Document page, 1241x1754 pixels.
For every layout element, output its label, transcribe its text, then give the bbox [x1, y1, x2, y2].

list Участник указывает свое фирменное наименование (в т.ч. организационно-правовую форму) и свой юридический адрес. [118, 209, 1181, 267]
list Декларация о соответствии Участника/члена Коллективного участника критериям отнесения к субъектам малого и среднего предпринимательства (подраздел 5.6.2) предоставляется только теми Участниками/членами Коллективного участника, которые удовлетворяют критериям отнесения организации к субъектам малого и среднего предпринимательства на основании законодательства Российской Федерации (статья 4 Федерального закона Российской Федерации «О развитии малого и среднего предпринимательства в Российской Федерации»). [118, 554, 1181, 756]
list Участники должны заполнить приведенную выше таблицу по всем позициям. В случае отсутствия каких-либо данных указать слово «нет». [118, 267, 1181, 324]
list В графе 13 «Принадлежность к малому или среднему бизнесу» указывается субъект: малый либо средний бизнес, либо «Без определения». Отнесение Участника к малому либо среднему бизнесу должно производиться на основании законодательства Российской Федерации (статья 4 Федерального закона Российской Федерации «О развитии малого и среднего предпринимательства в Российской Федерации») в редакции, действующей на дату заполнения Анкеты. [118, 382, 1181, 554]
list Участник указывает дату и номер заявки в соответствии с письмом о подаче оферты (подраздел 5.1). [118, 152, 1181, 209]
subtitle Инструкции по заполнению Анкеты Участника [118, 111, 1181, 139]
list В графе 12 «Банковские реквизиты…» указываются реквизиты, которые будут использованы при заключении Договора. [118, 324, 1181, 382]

Task requirements:
Copy the records exactly.

Answer below:
Document page, 1241x1754 pixels.
For every layout element, output its label, transcribe its text, then give the bbox [x1, y1, x2, y2].

list Участник указывает свое фирменное наименование (в т.ч. организационно-правовую форму) и свой юридический адрес. [118, 209, 1181, 267]
list Декларация о соответствии Участника/члена Коллективного участника критериям отнесения к субъектам малого и среднего предпринимательства (подраздел 5.6.2) предоставляется только теми Участниками/членами Коллективного участника, которые удовлетворяют критериям отнесения организации к субъектам малого и среднего предпринимательства на основании законодательства Российской Федерации (статья 4 Федерального закона Российской Федерации «О развитии малого и среднего предпринимательства в Российской Федерации»). [118, 554, 1181, 756]
list Участники должны заполнить приведенную выше таблицу по всем позициям. В случае отсутствия каких-либо данных указать слово «нет». [118, 267, 1181, 324]
list В графе 13 «Принадлежность к малому или среднему бизнесу» указывается субъект: малый либо средний бизнес, либо «Без определения». Отнесение Участника к малому либо среднему бизнесу должно производиться на основании законодательства Российской Федерации (статья 4 Федерального закона Российской Федерации «О развитии малого и среднего предпринимательства в Российской Федерации») в редакции, действующей на дату заполнения Анкеты. [118, 382, 1181, 554]
list Участник указывает дату и номер заявки в соответствии с письмом о подаче оферты (подраздел 5.1). [118, 152, 1181, 209]
subtitle Инструкции по заполнению Анкеты Участника [118, 111, 1181, 139]
list В графе 12 «Банковские реквизиты…» указываются реквизиты, которые будут использованы при заключении Договора. [118, 324, 1181, 382]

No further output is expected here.